Emulsion type reverse demulsifier for offshore oil field and preparation method thereof

Technical Field

The invention belongs to the technical field of petroleum industry, and particularly relates to an emulsion type reverse demulsifier for offshore oil fields and a preparation method thereof.

Background

At present, reverse demulsifiers developed for O/W type emulsions at home and abroad mainly comprise three categories of low-molecular electrolytes, alcohols, surfactants and high-molecular polymers. The high molecular polymer reverse demulsifier is used in many cases, and can be classified into cationic, anionic and nonionic reverse demulsifiers according to their chargeability. The cationic high-molecular polymer reverse demulsifier is mainly a cationic polyquaternary ammonium salt type, and takes a polymerizable quaternary ammonium salt monomer as a main raw material to carry out free radical polymerization so as to obtain the polyquaternary ammonium salt reverse demulsifier. Common polymerizable quaternary ammonium salt monomers comprise DAC, DMC and DBC, common comonomers comprise Acrylamide (AM), and a cationic polyquaternary ammonium salt type reverse demulsifier is a main type of the prior reverse demulsifier for treating oily sewage.
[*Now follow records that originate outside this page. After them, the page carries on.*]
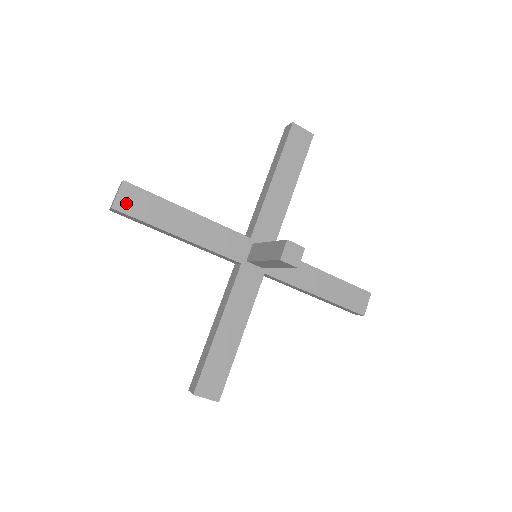
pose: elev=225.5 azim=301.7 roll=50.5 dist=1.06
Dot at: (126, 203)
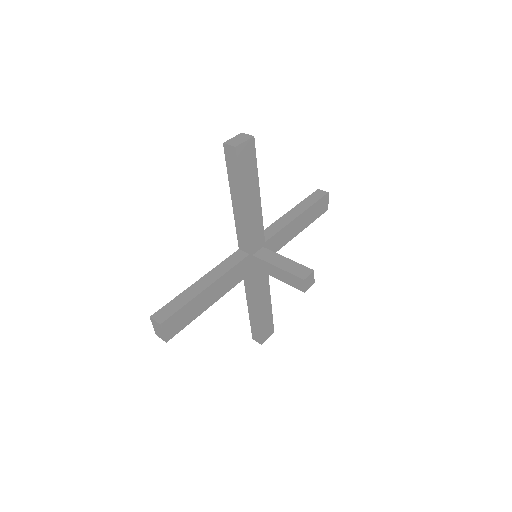
Dot at: (243, 152)
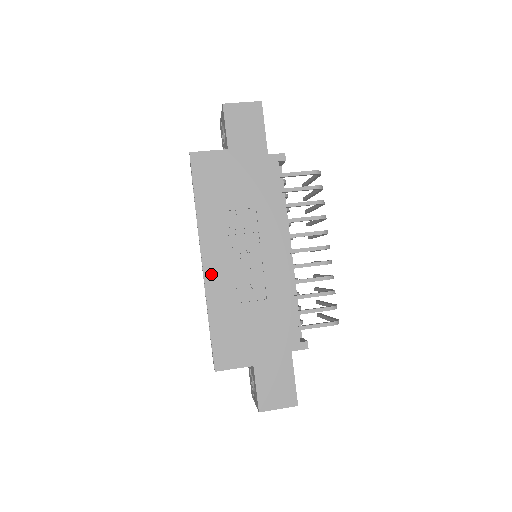
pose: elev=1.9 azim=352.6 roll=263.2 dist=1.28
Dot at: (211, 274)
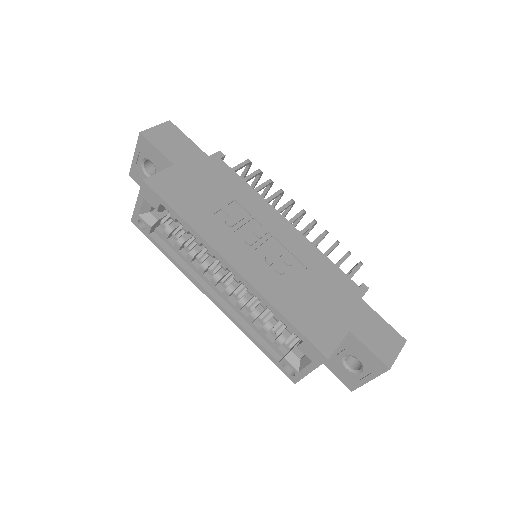
Dot at: (248, 273)
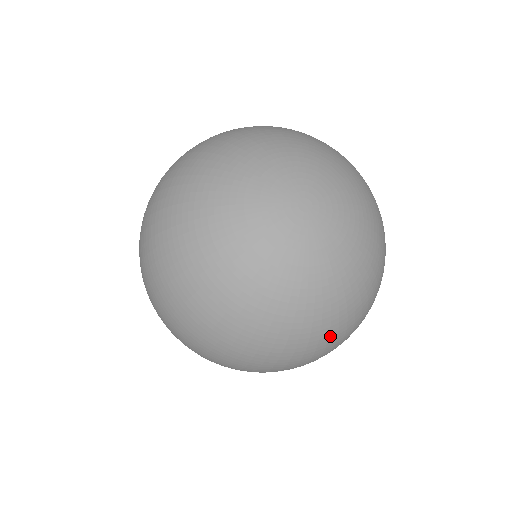
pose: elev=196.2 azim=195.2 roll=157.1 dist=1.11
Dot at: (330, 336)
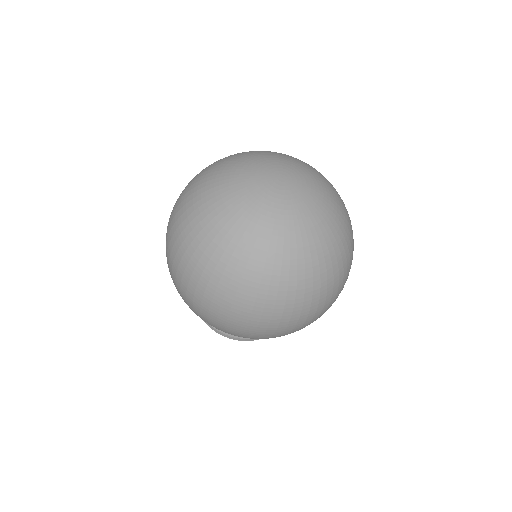
Dot at: (290, 282)
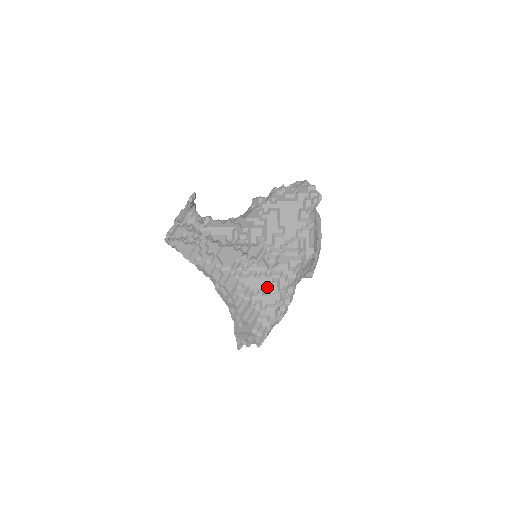
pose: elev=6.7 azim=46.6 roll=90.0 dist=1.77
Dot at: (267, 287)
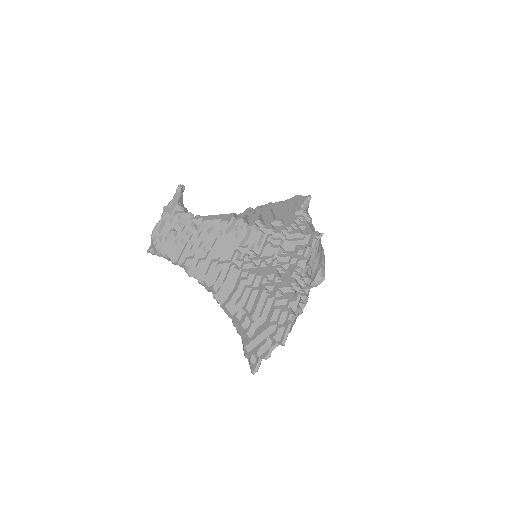
Dot at: (277, 272)
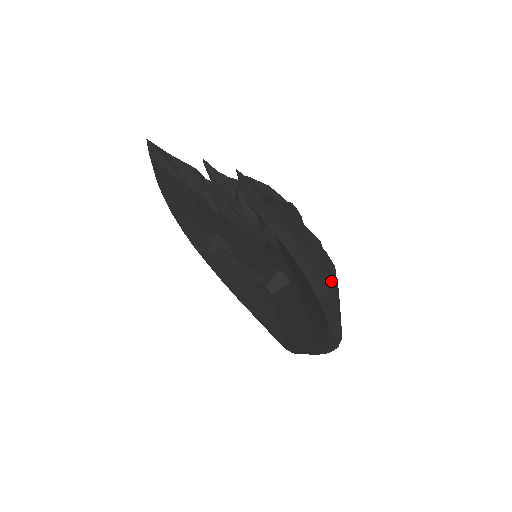
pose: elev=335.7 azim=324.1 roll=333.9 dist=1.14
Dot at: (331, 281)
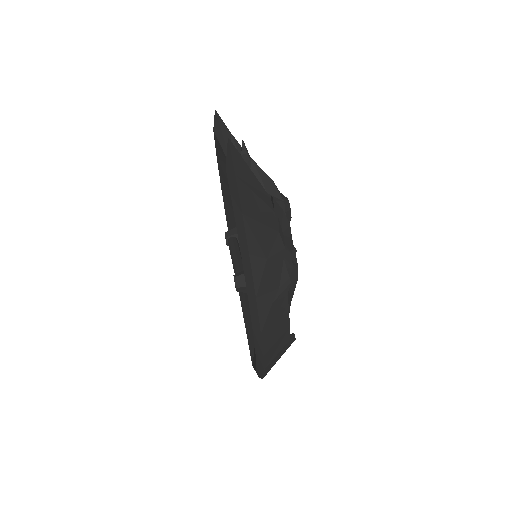
Dot at: (273, 289)
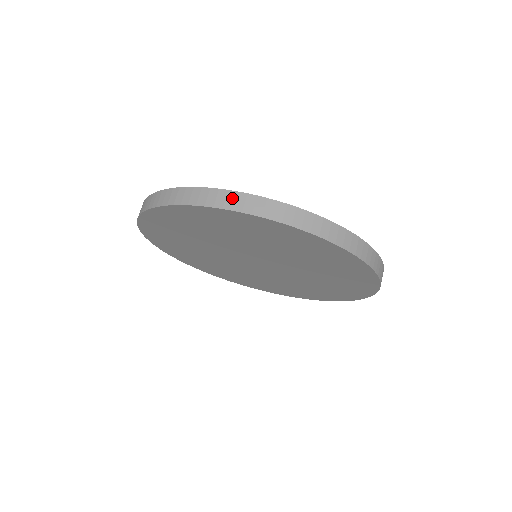
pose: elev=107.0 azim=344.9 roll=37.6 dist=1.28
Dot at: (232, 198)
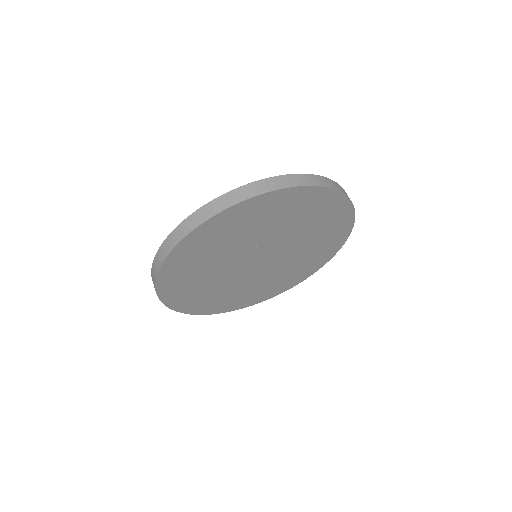
Dot at: (197, 217)
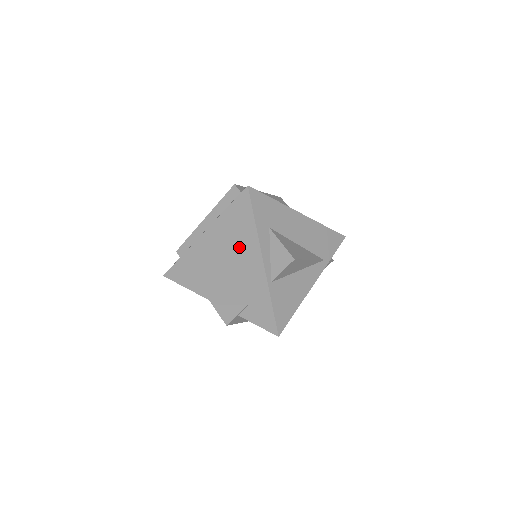
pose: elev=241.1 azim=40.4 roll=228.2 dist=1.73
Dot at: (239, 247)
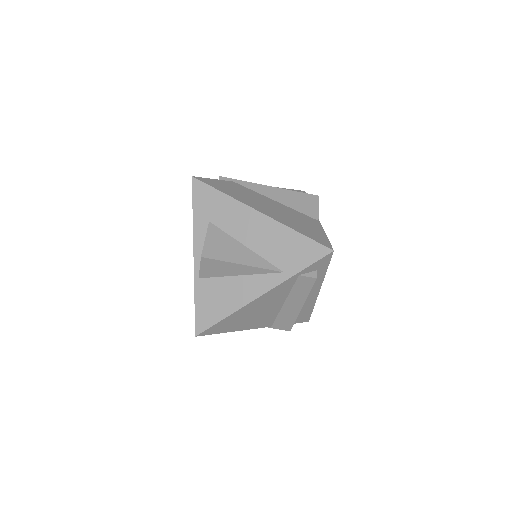
Dot at: occluded
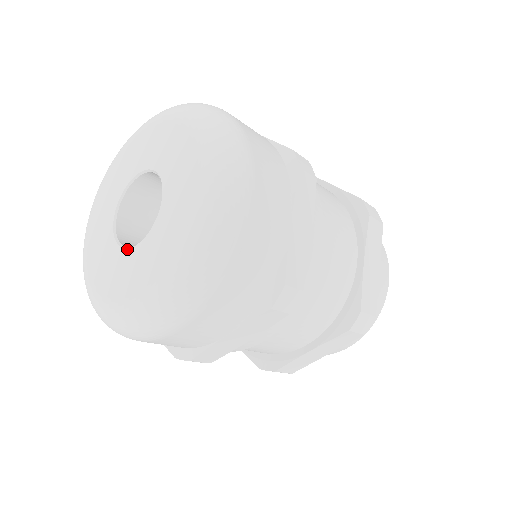
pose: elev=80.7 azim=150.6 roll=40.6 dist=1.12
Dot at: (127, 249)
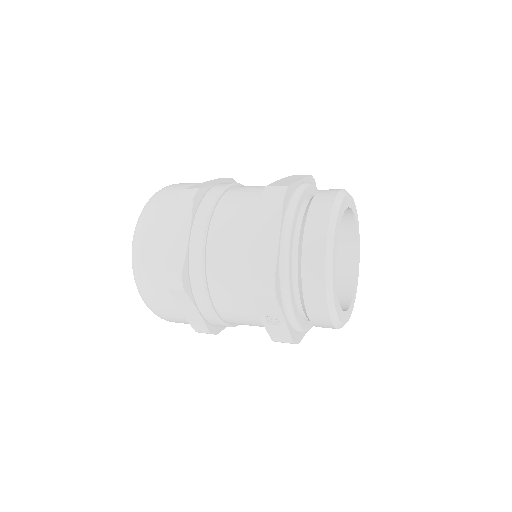
Dot at: occluded
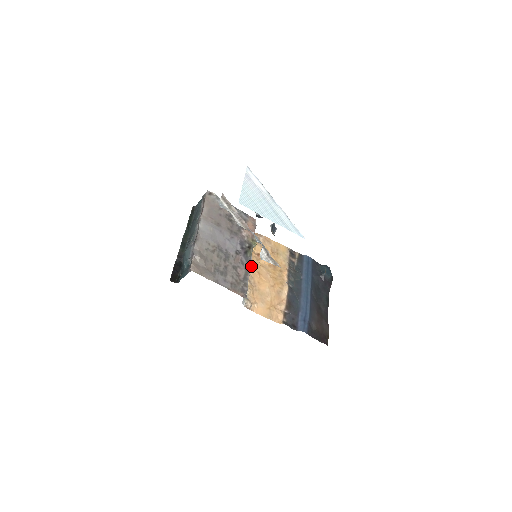
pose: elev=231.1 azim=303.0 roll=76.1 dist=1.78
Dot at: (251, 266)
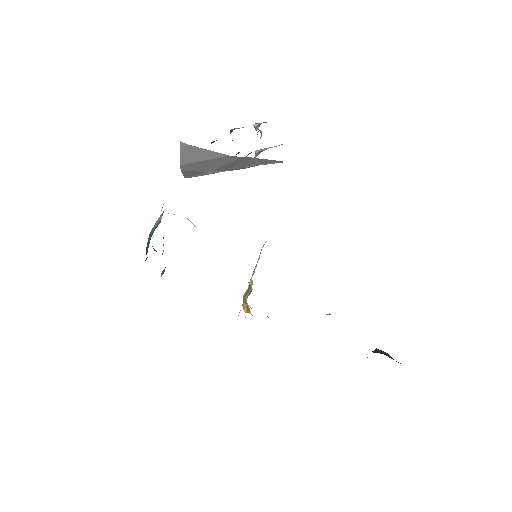
Dot at: occluded
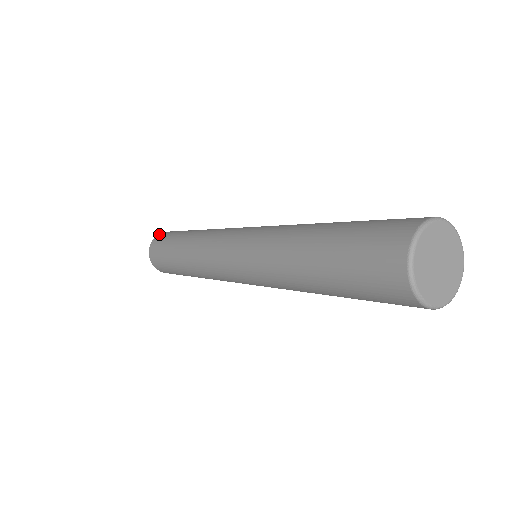
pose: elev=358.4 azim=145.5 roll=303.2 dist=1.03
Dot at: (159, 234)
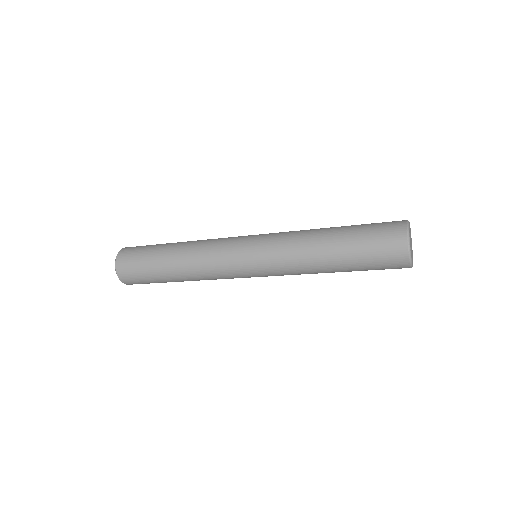
Dot at: occluded
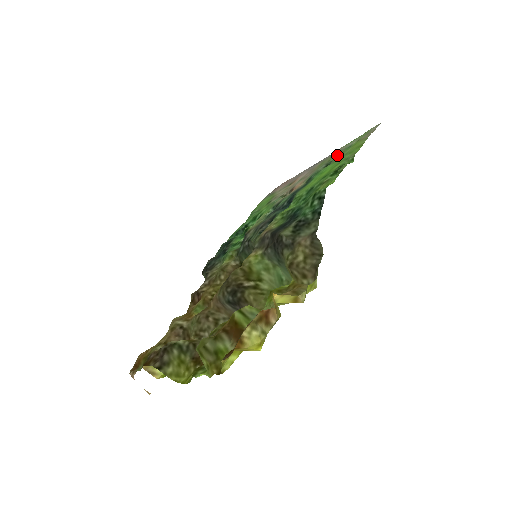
Because the cationic clear water agent has the characteristics of widest application range, high oil removal speed and high oil removal rate, the cationic clear water agent can effectively destroy double electric layers and cause oil drops to be gathered by electrostatic attraction, but the cationic polyquaternary ammonium salt type reverse demulsifier cannot destroy an oil-water interface, so that the oil removal efficiency can be improved only by improving the molecular weight and enhancing the rolling and sweeping capacity, and the flocculation is tight and easy to hang on the wall.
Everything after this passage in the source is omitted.